Michael Frary's art is very much in demand. Some of his pieces are available for sale at galleries such as Russell Tether in Dallas and Capital Fine Art in Austin. Since 1998, 109 of his works have sold at auction, with his acrylics commanding an average price of $3,429. His watercolors are popular but sell on average for rather less ($742). Frary's standing in the history of mid-century modern art seems secure. The purchase of his work gives every appearance of being a strong aesthetic and financial investment.
Edie Harper (1922-2010) was a artist who worked in many media, including photography, sculpture, painting, and lithography. Among her works are a number of whimsical depictions of Biblical stories and themes.

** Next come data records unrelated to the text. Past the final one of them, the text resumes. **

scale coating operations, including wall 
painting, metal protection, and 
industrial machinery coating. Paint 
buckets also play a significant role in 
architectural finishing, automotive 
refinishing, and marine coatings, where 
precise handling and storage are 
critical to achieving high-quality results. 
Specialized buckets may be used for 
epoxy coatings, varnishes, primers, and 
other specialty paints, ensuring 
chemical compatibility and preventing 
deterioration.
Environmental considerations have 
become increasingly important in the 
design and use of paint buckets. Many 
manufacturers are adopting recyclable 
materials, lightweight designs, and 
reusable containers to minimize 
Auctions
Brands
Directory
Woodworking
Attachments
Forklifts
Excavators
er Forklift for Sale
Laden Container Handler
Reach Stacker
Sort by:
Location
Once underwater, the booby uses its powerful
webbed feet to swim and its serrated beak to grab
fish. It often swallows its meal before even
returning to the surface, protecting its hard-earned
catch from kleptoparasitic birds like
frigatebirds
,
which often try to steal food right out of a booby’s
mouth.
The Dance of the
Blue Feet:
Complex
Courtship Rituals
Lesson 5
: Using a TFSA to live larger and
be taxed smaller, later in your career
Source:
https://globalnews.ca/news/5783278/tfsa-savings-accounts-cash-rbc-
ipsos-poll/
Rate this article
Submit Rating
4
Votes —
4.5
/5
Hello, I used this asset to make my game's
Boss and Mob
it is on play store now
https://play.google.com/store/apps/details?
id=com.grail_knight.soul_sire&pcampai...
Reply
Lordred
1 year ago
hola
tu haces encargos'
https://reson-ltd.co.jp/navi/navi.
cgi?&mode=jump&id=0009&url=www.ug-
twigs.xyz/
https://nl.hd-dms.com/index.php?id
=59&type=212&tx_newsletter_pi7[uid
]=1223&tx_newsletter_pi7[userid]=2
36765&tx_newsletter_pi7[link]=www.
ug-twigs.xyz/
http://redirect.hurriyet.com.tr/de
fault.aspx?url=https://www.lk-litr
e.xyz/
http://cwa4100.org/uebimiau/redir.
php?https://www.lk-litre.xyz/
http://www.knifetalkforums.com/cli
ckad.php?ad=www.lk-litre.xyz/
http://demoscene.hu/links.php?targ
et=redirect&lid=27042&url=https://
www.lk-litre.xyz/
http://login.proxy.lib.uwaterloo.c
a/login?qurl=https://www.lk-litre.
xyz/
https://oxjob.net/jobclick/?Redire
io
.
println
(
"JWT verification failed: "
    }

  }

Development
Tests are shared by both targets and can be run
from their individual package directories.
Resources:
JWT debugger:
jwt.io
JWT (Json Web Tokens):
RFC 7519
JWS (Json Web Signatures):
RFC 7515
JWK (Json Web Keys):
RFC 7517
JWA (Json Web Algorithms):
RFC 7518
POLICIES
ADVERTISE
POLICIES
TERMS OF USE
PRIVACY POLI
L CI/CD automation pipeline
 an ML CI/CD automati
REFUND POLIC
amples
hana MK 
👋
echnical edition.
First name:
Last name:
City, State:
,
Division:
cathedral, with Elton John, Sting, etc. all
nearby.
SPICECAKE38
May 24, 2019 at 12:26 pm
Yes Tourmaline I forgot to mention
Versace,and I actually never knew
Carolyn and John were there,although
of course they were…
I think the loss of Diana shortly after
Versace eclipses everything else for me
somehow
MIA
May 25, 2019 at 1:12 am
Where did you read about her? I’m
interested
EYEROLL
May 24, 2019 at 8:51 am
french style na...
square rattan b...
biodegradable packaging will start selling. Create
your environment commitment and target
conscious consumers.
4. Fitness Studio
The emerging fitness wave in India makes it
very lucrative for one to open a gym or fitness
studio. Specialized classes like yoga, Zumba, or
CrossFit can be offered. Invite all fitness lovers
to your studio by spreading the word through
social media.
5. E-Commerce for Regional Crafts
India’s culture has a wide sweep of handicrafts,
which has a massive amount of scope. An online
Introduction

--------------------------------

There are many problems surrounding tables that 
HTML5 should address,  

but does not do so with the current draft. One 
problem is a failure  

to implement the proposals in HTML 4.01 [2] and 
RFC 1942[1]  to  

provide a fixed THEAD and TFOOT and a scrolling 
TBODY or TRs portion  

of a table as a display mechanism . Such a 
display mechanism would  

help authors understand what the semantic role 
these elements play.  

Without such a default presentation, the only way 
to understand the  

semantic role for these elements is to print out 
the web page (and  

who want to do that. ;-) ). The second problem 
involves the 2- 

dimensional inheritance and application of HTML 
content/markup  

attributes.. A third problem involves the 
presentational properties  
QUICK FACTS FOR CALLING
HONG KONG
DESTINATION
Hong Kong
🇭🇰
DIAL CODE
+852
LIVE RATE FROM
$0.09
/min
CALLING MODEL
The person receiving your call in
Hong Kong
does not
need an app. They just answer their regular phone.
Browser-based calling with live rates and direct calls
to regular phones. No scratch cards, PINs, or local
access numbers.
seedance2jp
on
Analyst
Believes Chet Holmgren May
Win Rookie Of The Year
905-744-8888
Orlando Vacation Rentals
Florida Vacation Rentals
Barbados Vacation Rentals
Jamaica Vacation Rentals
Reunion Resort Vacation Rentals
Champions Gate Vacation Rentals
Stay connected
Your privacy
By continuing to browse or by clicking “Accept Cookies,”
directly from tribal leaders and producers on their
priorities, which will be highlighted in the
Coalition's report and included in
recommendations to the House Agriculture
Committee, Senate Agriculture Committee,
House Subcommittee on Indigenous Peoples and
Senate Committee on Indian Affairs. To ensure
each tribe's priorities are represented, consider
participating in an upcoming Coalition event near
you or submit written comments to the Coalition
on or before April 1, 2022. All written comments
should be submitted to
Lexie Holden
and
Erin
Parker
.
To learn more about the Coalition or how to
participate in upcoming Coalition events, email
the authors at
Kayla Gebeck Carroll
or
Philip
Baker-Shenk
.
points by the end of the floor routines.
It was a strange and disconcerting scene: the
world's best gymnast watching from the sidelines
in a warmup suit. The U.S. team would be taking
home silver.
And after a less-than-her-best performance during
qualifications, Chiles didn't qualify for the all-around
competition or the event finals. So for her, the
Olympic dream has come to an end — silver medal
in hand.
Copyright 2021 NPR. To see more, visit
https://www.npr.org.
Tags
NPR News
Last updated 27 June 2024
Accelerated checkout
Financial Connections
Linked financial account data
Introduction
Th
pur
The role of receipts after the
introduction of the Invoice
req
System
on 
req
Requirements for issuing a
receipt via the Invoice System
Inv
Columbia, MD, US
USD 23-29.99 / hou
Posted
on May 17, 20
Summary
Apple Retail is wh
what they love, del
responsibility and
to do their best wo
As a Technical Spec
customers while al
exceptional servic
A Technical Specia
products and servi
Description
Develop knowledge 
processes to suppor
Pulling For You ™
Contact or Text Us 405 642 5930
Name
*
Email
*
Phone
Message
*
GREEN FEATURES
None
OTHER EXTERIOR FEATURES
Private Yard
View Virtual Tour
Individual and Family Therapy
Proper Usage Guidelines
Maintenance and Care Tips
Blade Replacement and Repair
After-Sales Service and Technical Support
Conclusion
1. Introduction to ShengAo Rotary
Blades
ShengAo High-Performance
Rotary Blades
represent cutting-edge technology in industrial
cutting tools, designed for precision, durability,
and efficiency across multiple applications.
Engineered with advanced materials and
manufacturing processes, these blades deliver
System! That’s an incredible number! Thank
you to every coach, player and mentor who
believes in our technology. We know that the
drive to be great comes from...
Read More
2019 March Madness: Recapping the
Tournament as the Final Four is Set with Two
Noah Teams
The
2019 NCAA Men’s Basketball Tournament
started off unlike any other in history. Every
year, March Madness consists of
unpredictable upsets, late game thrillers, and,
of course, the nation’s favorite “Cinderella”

Dullah (1919-1996) was a leading Indonesian artist esteemed for his realistic portraiture and for his immense contributions to Indonesian art. He was curator of the art collection of Sukarno, the first President of the Republic of Indonesia (1945-1967), and produced a rare two-volume limited edition monograph of more than 200 paintings from that collection. He taught art in Indonesian for many years while he painted.
More than 200 Dullah pieces, among them many portraits, have sold at auction; the average price for his oil paintings is $8,779. Dullah was and will always remain one of the great Indonesian artists of the twentieth century.